One of the best known (aka notorious) of the Ukrainian elite police units was Berkut (Golden Eagle). An elite unit that evolved from the Soviet-era OMON, Berkut was originally intended to combat organized crime, but evolved into a riot police unit designed to contain civil unrest. At the time the anti-government demonstrations began in the Ukraine, there were between 4,000 and 5,000 members of Berkut stationed throughout the country. During the demonstrations against the Yanukovych government, Berkut units from pro-Russian areas were brought to Kiev and dealt with demonstrators harshly. After opposition forces took control of the Ukrainian government, Berkut was disbanded; however, many members of Berkut have been active in support of the Russians in the Crimea.
Guns & Gear
As mentioned earlier, most of the weapons and equipment of Ukrainian elite units are still left over from the Soviet Union. Not only that, but the Ukrainians have continued to purchase replacement weapons from Russia. The principal rifle for the elite units is the folding-stocked AKS-74, with some units using the short-barreled AKSU version. AKMS 7.62x39mm rifles are also still in use. GP-25 and GP-30 under-barrel grenade launchers are used on some of the AKS-74 rifles.

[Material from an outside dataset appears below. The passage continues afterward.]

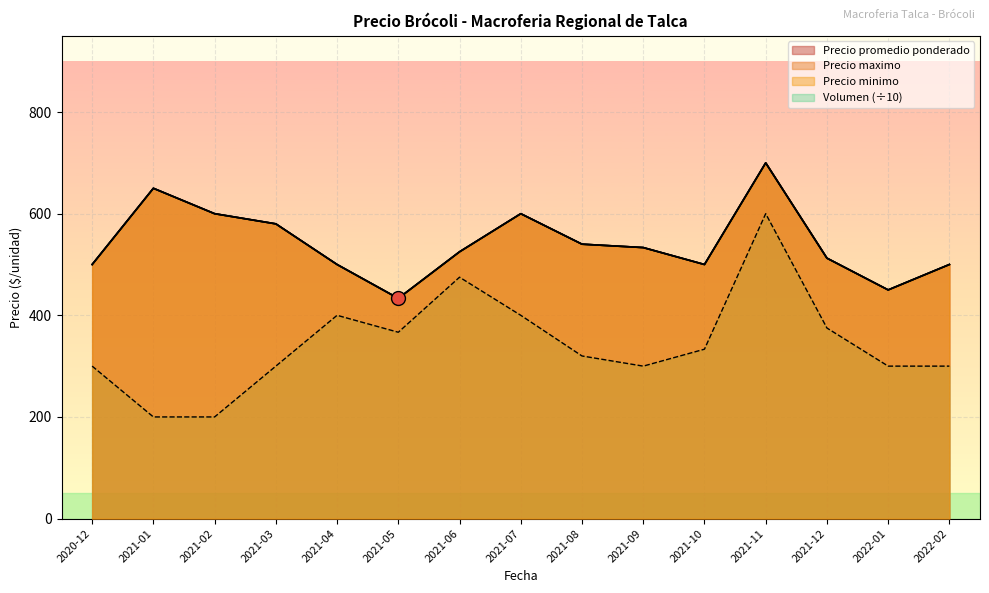

How many lines are shown in the chart?

3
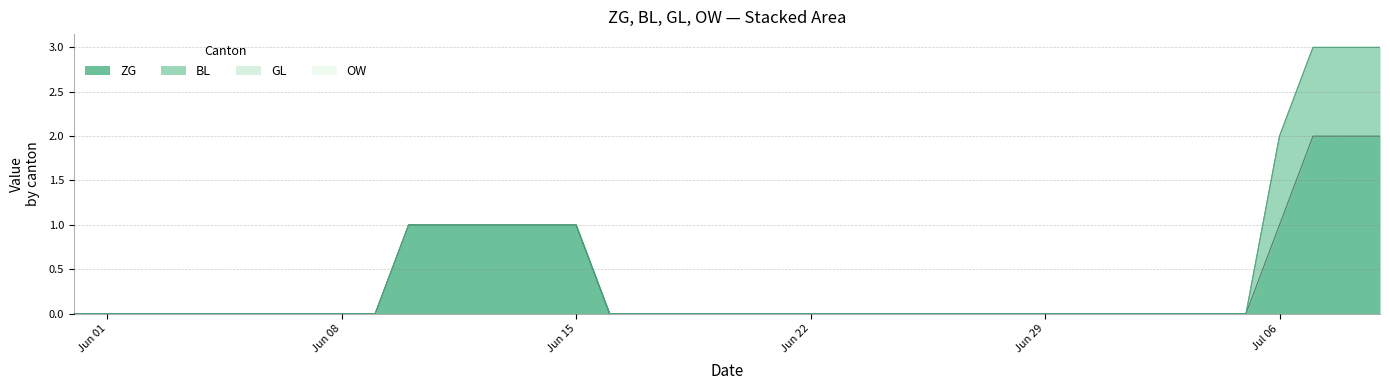

What position from the right is 2020-06-13?

27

Other weapons still in use include the RPKS-74 light machine gun. The RPK and PKM are also used. For area fire, airmobile troops have the AGS-17 automatic grenade launcher. For sniping, the SVD Dragunov is still in service, though, reportedly, Ukrainian special operations personnel have at least a few of the Ukrainian-produced Z-008 precision sniping rifle.
Although the PKM Makarov pistol remains the standard-issue weapon, the Fort-12, a Ukrainian design in 9x18mm Makarov caliber, is used by some special units. A Ukrainian-designed bullpup version of the AK-74, the VEPR, is also in limited service with some special forces units of the military and police. Also retained from the days of the Soviet Union are the two underwater weapons used by Ukrainian combat swimmers—the SPP-1 underwater pistol and the APS underwater rifle. The SPP-1 is a four-barreled, double-action design. The APS can be fired on full-auto, launching bolts designed to be more aerodynamic underwater. It can also be fired out of the water, but the range is reduced and the service life of the weapon is cut dramatically.
Based on the most current information available, the 25th Airborne Brigade is still using the traditional Russian BMD-1 and BMD-2 airborne combat vehicles. Other airmobile units have the BTR-80 amphibious armored personnel carrier. I believe the Naval Infantry also use the BTR-80 as well, though they may also have a few PT-76 light tanks. Artillery used by the airmobile forces includes the 2S9 Nona-S self-propelled 120mm mortar and the ZU23-2 double-barreled 23mm anti-aircraft gun.
The Ukrainian elite units have especially good relations with Polish Commandos and Formoza combat swimmers, the U.S. Army Airborne, Ranger and Special Forces, as well as the USMC, and the British Royal Marine Commandos, Parachute Regiment and SAS. These and other NATO units frequently have trained with the Ukrainian elite units. If Russia continues to seize Ukrainian territory outside of the Crimea, tensions between NATO and the Russians will continue to grow. As it stands, Exercise Rapid Trident 2014, involving NATO and U.S. troops, including airborne and other elements, is scheduled to take place in the Ukraine in July of 2014. Certainly, the presence of U.S. and other NATO combat troops training with the Ukrainian forces would attract the attention of the Russians.